According to the 2021 Annual Business Survey (ABS), which covers reference year 2020, there were an estimated 140,918 Black- or African American-owned businesses in the United States, with $141.1 billion in annual receipts, 1.3 million employees and about $42.2 billion in annual payroll. Many of these businesses lack access to the financial tools, financing and resources available to non-Black businesses.
There's no question that the 2020 murder of George Floyd spurred an intensive reexamination that spanned social change and business practices. Nearly three years later, the beauty industry continues its initiatives to support Black businesses and brands.
Here, we outline a number of projects, which is in no way an exhaustive breakdown of everything being done throughout the industry.
Sharon Chuter, founder of Uoma Beauty, is perhaps the most high-profile leaders in this movement. This year, her Make It Black campaign is back, partnering with brands to launch limited-edition black-packaged products to raise funds and awareness for Black entrepreneurs.
The 2023 campaign features Neutrogena, which reportedly has donated $100,000 to the PullUp for Change small business impact fund for Black-owned businesses, as well as e.l.f. Beauty, Uoma Beauty and ColourPop.
Meanwhile, The Black Beauty Roster is helping provide education and job access for Black beauty professionals with its BBR Portal. The portal provides a centralized destination for diverse hair and makeup needs in the entertainment industry, whether that be for on-set work, film premieres, press tours, photoshoots and more. The portal also gives users access to production support, an advice line, concierge support, project consulting and more.
Elsewhere, Briogeo has launched its Curls of Consideration collaboration with We Speak Models, designed to highlight "the miseducation and mistreatment of Black hair textures backstage." The campaign notes, "We think it’s time to challenge the beauty industry to rethink what an equitable set could (+ should) look like."
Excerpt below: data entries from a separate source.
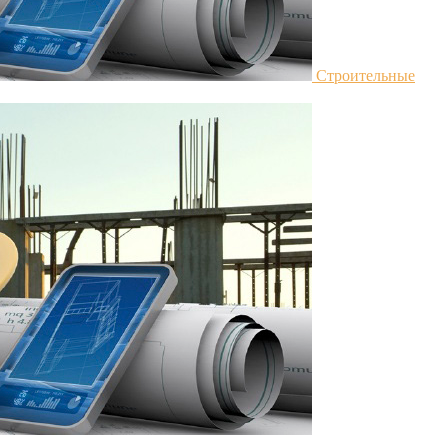
Строительные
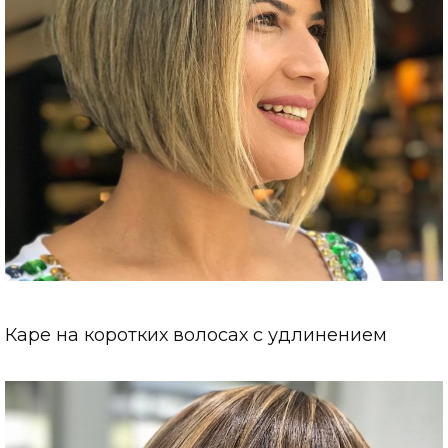
Каре на коротких волосах с удлинением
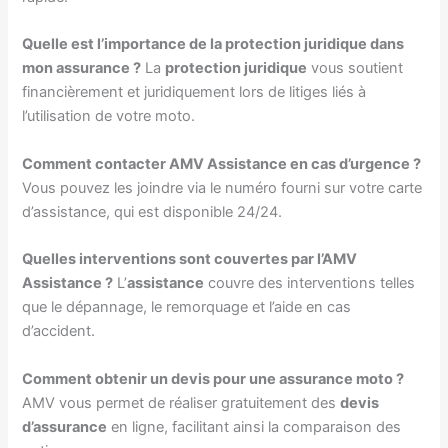
Quelle est l’importance de la protection juridique dans
mon assurance ?
La
protection juridique
vous soutient
financièrement et juridiquement lors de litiges liés à
l’utilisation de votre moto.
Comment contacter AMV Assistance en cas d’urgence ?
Vous pouvez les joindre via le numéro fourni sur votre carte
d’assistance, qui est disponible 24/24.
Quelles interventions sont couvertes par l’AMV
Assistance ?
L’
assistance
couvre des interventions telles
que le dépannage, le remorquage et l’aide en cas
d’accident.
Comment obtenir un devis pour une assurance moto ?
AMV vous permet de réaliser gratuitement des
devis
d’assurance
en ligne, facilitant ainsi la comparaison des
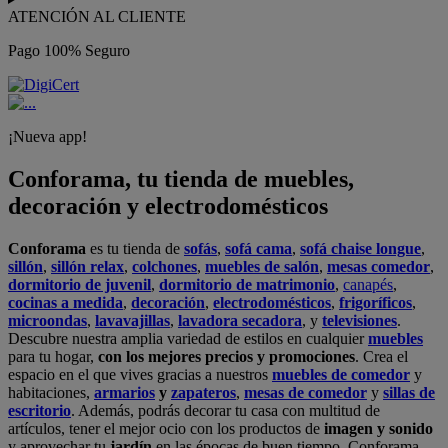
ATENCIÓN AL CLIENTE
Pago 100% Seguro
¡Nueva app!
Conforama, tu tienda de muebles,
decoración y electrodomésticos
Conforama
es tu tienda de
sofás
,
sofá cama
,
sofá chaise longue
,
sillón
,
sillón relax
,
colchones
,
muebles de salón
,
mesas comedor
,
dormitorio de juvenil
,
dormitorio de matrimonio
,
canapés
,
cocinas a medida
,
decoración
,
electrodomésticos
,
frigoríficos
,
microondas
,
lavavajillas
,
lavadora secadora
, y
televisiones
.
Descubre nuestra amplia variedad de estilos en cualquier
muebles
para tu hogar,
con los mejores precios y promociones
. Crea el
espacio en el que vives gracias a nuestros
muebles de comedor
y
habitaciones,
armarios
y
zapateros
,
mesas de comedor
y
sillas de
escritorio
. Además, podrás decorar tu casa con multitud de
artículos, tener el mejor ocio con los productos de
imagen y sonido
y aprovechar tu
jardín
en las épocas de buen tiempo. Conforama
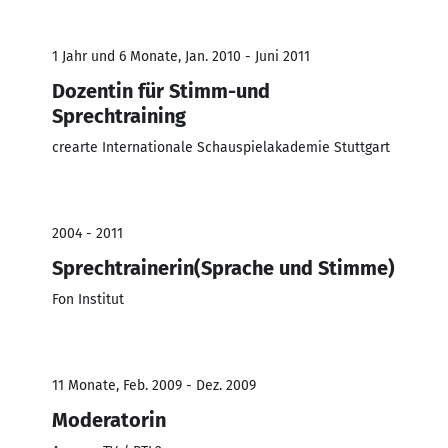
1 Jahr und 6 Monate, Jan. 2010 - Juni 2011
Dozentin für Stimm-und
Sprechtraining
crearte Internationale Schauspielakademie Stuttgart
2004 - 2011
Sprechtrainerin(Sprache und Stimme)
Fon Institut
11 Monate, Feb. 2009 - Dez. 2009
Moderatorin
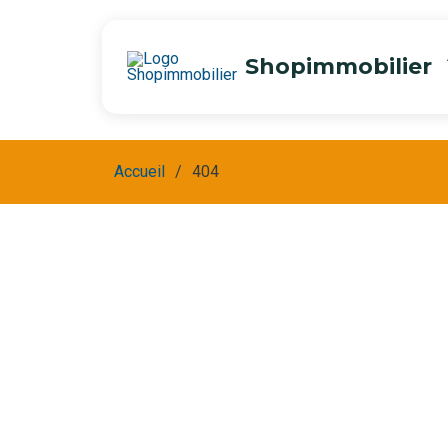
Shopimmobilier
Accueil
404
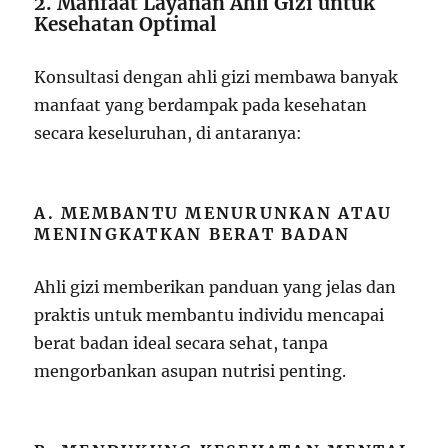
2. Manfaat Layanan Ahli Gizi untuk
Kesehatan Optimal
Konsultasi dengan ahli gizi membawa banyak
manfaat yang berdampak pada kesehatan
secara keseluruhan, di antaranya:
A. MEMBANTU MENURUNKAN ATAU
MENINGKATKAN BERAT BADAN
Ahli gizi memberikan panduan yang jelas dan
praktis untuk membantu individu mencapai
berat badan ideal secara sehat, tanpa
mengorbankan asupan nutrisi penting.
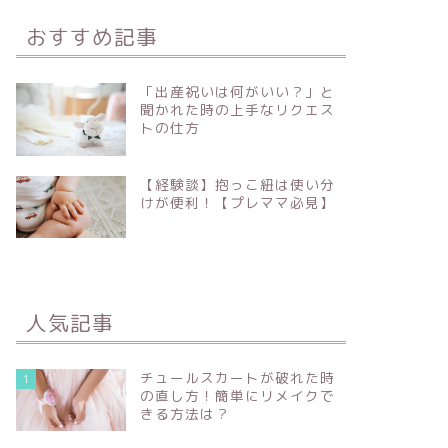
おすすめ記事
「出産祝いは何がいい？」と
聞かれた時の上手なリクエス
トの仕方
【経験談】抱っこ紐は使い分
けが便利！【プレママ必見】
人気記事
チュールスカートが破れた時
1
の直し方！簡単にリメイクで
きる方法は？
Ipsy has partnered with community activist and designer Dime Jones, founder of the non-profit Clean Up South Central, on a new Glam Bag design. The February bag features a chocolate gold heart charm that reportedly pays tribute to Black love, while the marbleized candy-melted pattern hints at the 1970s patterns Jones often draws inspiration from. The words “self-love is the best love” are stamped in gold on the vegan leather bag.
Elsewhere, NielseinIQ has launched the NIQ Trailblazer program, which "was built around the idea of creating equity in access to big data sets for minority-owned brands."
The three-month program for minority-owned businesses in the CPG industry will help emerging brand leaders grow connections and integrate data into their business planning.
Finalists can build awareness of their brands through connections to retailers, inclusion in NielsenIQ marketing and PR materials, presence at the NielsenIQ Consumer 360 event, and more.
Finally, Ivy Beauty, on behalf of i-Envy, Kiss New York Professional, Red by Kiss and Ruby Kisses, is donating $30,000 to the NAACP (National Association for the Advancement of Colored People) in honor of Black History Month.
Ivy Beauty announced, “We’re grateful for the opportunity to support such a significant and impactful organization such as the NAACP in honor of Black History Month this February. As a company that is always looking for ways to support underserved communities, we greatly align with and support the NAACP’s mission and important work that they are doing and are appreciative for the opportunity to support them. We hope that with our donation, we help fight back against unfair discrimination, assist in change in our society, and provide resource for a better future for the Black community."